Another beachgoer, Carmen Mak, said the green vegetation washes up every summer.

"Honestly, we avoid it just for the sake of being careful with the dogs," she said.

"We don't know whether it's dangerous or not."

Meanwhile, Ford said some studies suggest E. coli bacteria can thrive in areas where there's an excessive amount of cladophora washed up on the shoreline as it rots and creates an oxygen-poor environment in the area.

Additionally, he said other research suggests when there are extreme wash-up events, they can breed bacteria that can result in botulism outbreaks.

"This happened a few years ago and it happens ever so often in the Great Lakes," Ford said.

"It's particularly problematic when the algae becomes overabundant, but it's particularly prominent in Lake Erie, Lake Huron and across Lake Ontario, and it's due to nutrient loading that comes in with things like agricultural inputs, fertilizer, manure that make their way into our lakes.

"But importantly, it's also related to sewage pollution.

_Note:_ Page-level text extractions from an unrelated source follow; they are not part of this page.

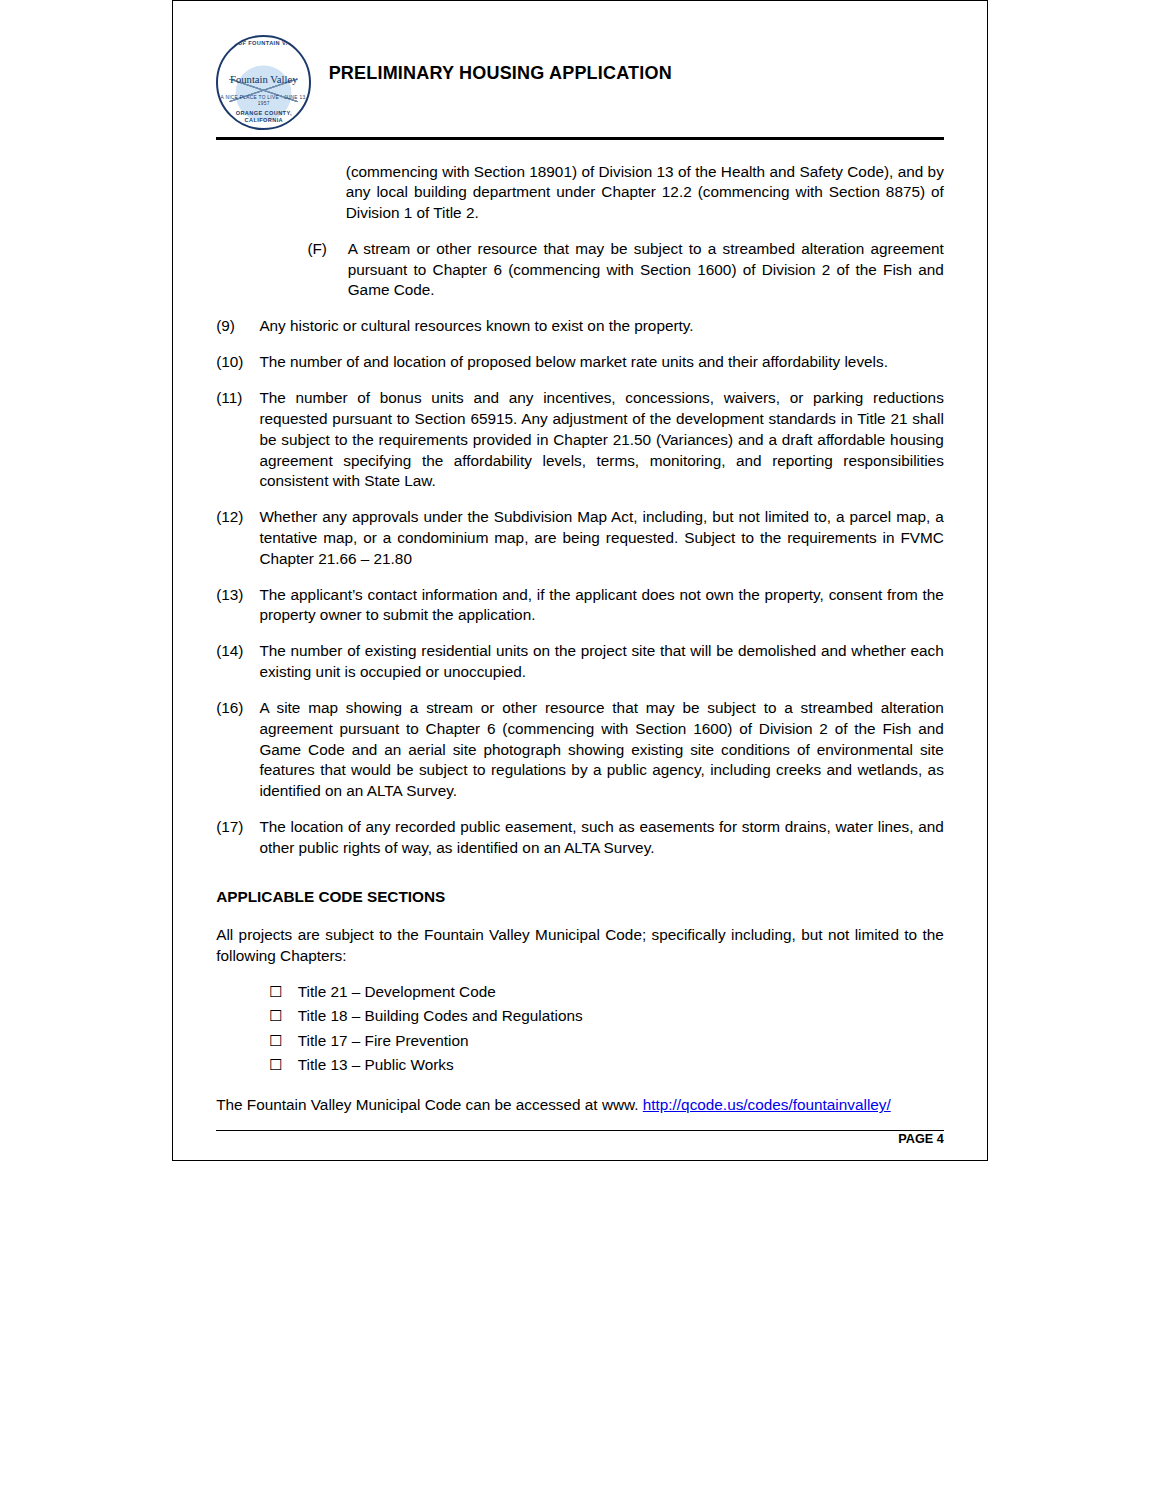City of Fountain Valley
Fountain Valley
A NICE PLACE TO LIVE · JUNE 13, 1957
Orange County, California
PRELIMINARY HOUSING APPLICATION
(commencing with Section 18901) of Division 13 of the Health and Safety Code), and by any local building department under Chapter 12.2 (commencing with Section 8875) of Division 1 of Title 2.
(F)
A stream or other resource that may be subject to a streambed alteration agreement pursuant to Chapter 6 (commencing with Section 1600) of Division 2 of the Fish and Game Code.
(9)
Any historic or cultural resources known to exist on the property.
(10)
The number of and location of proposed below market rate units and their affordability levels.
(11)
The number of bonus units and any incentives, concessions, waivers, or parking reductions requested pursuant to Section 65915. Any adjustment of the development standards in Title 21 shall be subject to the requirements provided in Chapter 21.50 (Variances) and a draft affordable housing agreement specifying the affordability levels, terms, monitoring, and reporting responsibilities consistent with State Law.
(12)
Whether any approvals under the Subdivision Map Act, including, but not limited to, a parcel map, a tentative map, or a condominium map, are being requested. Subject to the requirements in FVMC Chapter 21.66 – 21.80
(13)
The applicant’s contact information and, if the applicant does not own the property, consent from the property owner to submit the application.
(14)
The number of existing residential units on the project site that will be demolished and whether each existing unit is occupied or unoccupied.
(16)
A site map showing a stream or other resource that may be subject to a streambed alteration agreement pursuant to Chapter 6 (commencing with Section 1600) of Division 2 of the Fish and Game Code and an aerial site photograph showing existing site conditions of environmental site features that would be subject to regulations by a public agency, including creeks and wetlands, as identified on an ALTA Survey.
(17)
The location of any recorded public easement, such as easements for storm drains, water lines, and other public rights of way, as identified on an ALTA Survey.
APPLICABLE CODE SECTIONS
All projects are subject to the Fountain Valley Municipal Code; specifically including, but not limited to the following Chapters:
☐Title 21 – Development Code
☐Title 18 – Building Codes and Regulations
☐Title 17 – Fire Prevention
☐Title 13 – Public Works
The Fountain Valley Municipal Code can be accessed at www. http://qcode.us/codes/fountainvalley/
PAGE 4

Sewage pollution carries a lot of nutrients, and that can result in a lot of it being grown in the near-shore environments," he added.

According to Ford, understanding where the vegetation is coming from, how much is growing, where it's going, and the impact that it's having on people is an evolving field of science.

He said the more scientists can understand where it's occurring, the more information they can get to Environment and Climate Change Canada.